PROBLEM DETAILS
What is needed is each line of the data below that holds the string "ababab".

PROVIDED DATA
####
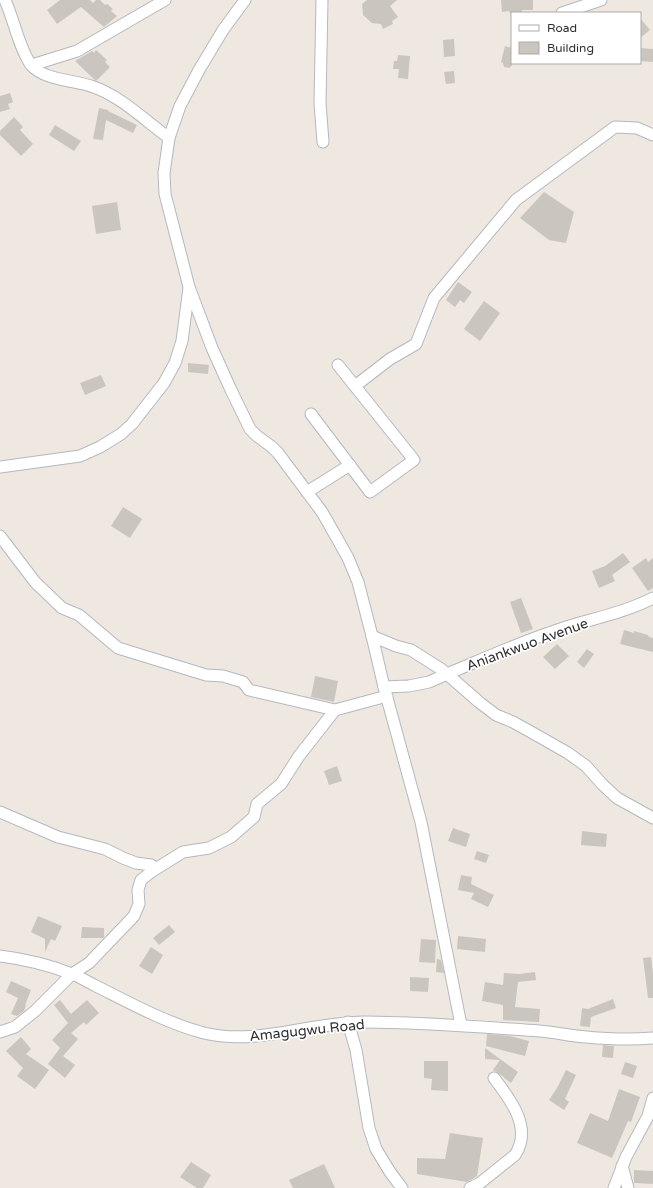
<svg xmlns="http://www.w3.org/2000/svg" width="653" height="1188" viewBox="0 0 653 1188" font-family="'Varela Round',sans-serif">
<rect width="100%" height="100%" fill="#eee8e1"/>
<!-- building -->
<g fill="#cac6bf">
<path d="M60,0H90L93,3L96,0H100L105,5L107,4L113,9L111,11L117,16L104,27L81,7L57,24L47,10Z"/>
<path d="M367,0H397L390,6L398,17L392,21L393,24L383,29L381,24L372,23L363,15L362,4Z"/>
<path d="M501,0H533V10H522V13H510L509,11L502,12Z"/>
<path d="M640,18L650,30L640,38Z"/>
<path d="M454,39L455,56L444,57L443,40Z"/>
<path d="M505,46L512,48V66H511L510,68L504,67L503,63L501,62Z"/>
<path d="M640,48L653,49V62L640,61Z"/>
<path d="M96,50L107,60L105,62L110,67L96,81L75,61L92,51L94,53Z"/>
<path d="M398,55L410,56L408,79L398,78L399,69H393L394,61H397Z"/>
<path d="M454,71L455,83L446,84L444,72Z"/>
<path d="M10,93L13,102L8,104L10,109L0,112V96Z"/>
<path d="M99,108L108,110V111L137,125L133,133L106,120L103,140L93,139Z"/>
<path d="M14,117L23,127L20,130L33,144L21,156L0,135V131Z"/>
<path d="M55,125L81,141L74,151L49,135Z"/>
<path d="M544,192L574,212L566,243L549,240L520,218Z"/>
<path d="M117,202L121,230L96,234L92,206Z"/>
<path d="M458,282L472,292L464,303L460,300L455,307L446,300Z"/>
<path d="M484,301L500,313L480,341L464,329Z"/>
<path d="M188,363L209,365L208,374L188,372Z"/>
<path d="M101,375L106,386L85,395L80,383Z"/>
<path d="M123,507L142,519L130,538L111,526Z"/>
<path d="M623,553L630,562L612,575L615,581L599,588L592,571L605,566Z"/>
<path d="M646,558L648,562L653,558V588L648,591L632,568Z"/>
<path d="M521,598L533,629L521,633L510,602Z"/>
<path d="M624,630L634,633V631L648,635L649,637L653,638V652L620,644Z"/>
<path d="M557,644L569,656L555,669L543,657Z"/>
<path d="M587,649L594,654L584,668L577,662Z"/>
<path d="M315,676L338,681L334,702L311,697Z"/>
<path d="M337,766L342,781L329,785L324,771Z"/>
<path d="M453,828L470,834L466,847L448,841Z"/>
<path d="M582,831L607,834L606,847L581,845Z"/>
<path d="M477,851L489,855L486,863L474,859Z"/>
<path d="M461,875L472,877L471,884L494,895L488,907L471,899L474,893L458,890Z"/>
<path d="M38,916L62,926L55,941L51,939L45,952V939L31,932Z"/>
<path d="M169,925L175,932L159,945L153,938Z"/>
<path d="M82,927L104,928V937L103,938H81Z"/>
<path d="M458,936L486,939L485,952L457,949Z"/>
<path d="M421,939L436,940L435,963L419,962Z"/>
<path d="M151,947L163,955L152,974L139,966Z"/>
<path d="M651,957L653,974V998H648L643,958Z"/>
<path d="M437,959L441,960L444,973L436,972Z"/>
<path d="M535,972L536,980L518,982L515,1007L540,1009L539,1022L503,1020V1005L482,1001L485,982L503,985L504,973L519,974Z"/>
<path d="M410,977L429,978L428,992L410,991Z"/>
<path d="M11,981L31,990L25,1005H26L24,1011L17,1016L11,1014L18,998L6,992Z"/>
<path d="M613,999L616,1008L591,1017L590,1027L580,1026L582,1008L588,1009Z"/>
<path d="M60,1000L71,1014L87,1000L99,1013L86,1025L84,1022L71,1033L78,1039L63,1056L75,1065L65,1078L48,1064L60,1048L52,1040L68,1023L54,1005Z"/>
<path d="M487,1034L510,1036L529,1041L525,1056L486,1046Z"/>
<path d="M21,1037L31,1049L26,1054L49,1070L35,1089L17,1076L23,1068L6,1051Z"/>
<path d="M603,1045L614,1046L613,1058L602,1057Z"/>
<path d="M485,1048L518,1072L511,1083L497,1072L493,1070L500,1060L485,1059Z"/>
<path d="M424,1061H448V1091L431,1090L432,1079L424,1078Z"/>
<path d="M625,1062L637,1066L633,1078L621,1074Z"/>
<path d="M566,1070L576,1075L565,1099L569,1102L564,1110L549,1100L557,1088Z"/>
<path d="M619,1089L640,1097L631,1122L628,1121L612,1158L577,1143L590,1113L608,1121Z"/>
<path d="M450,1133L483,1138L477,1176L467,1182L417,1174V1158L445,1159Z"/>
<path d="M191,1162L211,1175L203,1188H197L180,1177Z"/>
<path d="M324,1164L335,1188H293L289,1180Z"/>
<path d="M634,1170L653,1171V1184L634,1183Z"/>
</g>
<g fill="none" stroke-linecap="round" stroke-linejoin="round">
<!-- minor casing -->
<g stroke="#b4b8c0" stroke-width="13">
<g id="minor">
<path d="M5,0C14,20 19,48 31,65C44,80 73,80 91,86C121,96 143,119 169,138"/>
<path d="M245,0L223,30L199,70L180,106L169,138L164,173L165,194L189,287L212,348L231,390L250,429L257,436L272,447L278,453L322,512L338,540L348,558L358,582L372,636L384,687L421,822L461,1025"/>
<path d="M322,0L320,103L323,142"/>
<path d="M562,13L601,0"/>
<path d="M32,65L77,51L165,0"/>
<path d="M355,386L390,359L416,344L434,298L516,200L615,127L637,128L653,135"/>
<path d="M311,414L370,492L414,460L338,365"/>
<path d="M0,467L80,456L100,447L121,434L132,424L164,383L175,363L182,341L189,288"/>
<path d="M307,492L350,465"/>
<path d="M0,536L35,582L62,608L79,615L118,648L206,675L223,676L243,682L249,690L335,710"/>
<path d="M372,636L396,646L411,650L441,669L447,674C481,660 514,645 549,633C583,620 620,615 653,598"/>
<path d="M384,687L409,686L429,682L447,674L479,702L496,715L513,722L531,732L568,753L586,766L602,784L617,798L653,818"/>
<path d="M0,812L58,837L105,849L123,858L136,863L151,865L154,867L155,869L141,880L138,890L139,904L134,916L89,963L72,974L35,1011L15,1027L0,1032"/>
<path d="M154,870L183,852L209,848L231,837L254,817L257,804L281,784L299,756L335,710L387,696"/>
<path d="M0,956C24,959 49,965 72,974C80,977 88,982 96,986C130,1003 166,1023 204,1033C258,1046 310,1022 364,1022C422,1022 481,1027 539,1031C555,1032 570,1036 586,1037C608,1039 631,1040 653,1038"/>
<path d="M348,1022L356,1050L369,1128L376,1149L390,1172L402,1188"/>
<path d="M622,1166L628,1188"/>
<path d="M470,1188L480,1183L515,1155C533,1128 510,1099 494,1078"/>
<path d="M614,1188L626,1157L648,1116L653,1098"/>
</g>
</g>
<!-- minor -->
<use href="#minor" stroke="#fff" stroke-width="11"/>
</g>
<g text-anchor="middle" stroke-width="3.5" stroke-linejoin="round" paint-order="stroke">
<!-- street labels -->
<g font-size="14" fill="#2e2e2e" stroke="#fff">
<text transform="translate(527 644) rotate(-20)" y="5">Aniankwuo Avenue</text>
<text transform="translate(307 1030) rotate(-6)" y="5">Amagugwu Road</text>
</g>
</g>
<!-- legend -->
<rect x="511" y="12" width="130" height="52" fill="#ffffff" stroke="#ababab"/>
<rect x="519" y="25" width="20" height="6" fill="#ffffff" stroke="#ababab"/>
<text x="547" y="32" font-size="12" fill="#2e2e2e">Road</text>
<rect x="519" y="42" width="20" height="12" fill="#cac6bf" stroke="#ababab"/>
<text x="547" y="52" font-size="12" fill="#2e2e2e">Building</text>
</svg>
####
SOLVED EXERCISE
<rect x="511" y="12" width="130" height="52" fill="#ffffff" stroke="#ababab"/>
<rect x="519" y="25" width="20" height="6" fill="#ffffff" stroke="#ababab"/>
<rect x="519" y="42" width="20" height="12" fill="#cac6bf" stroke="#ababab"/>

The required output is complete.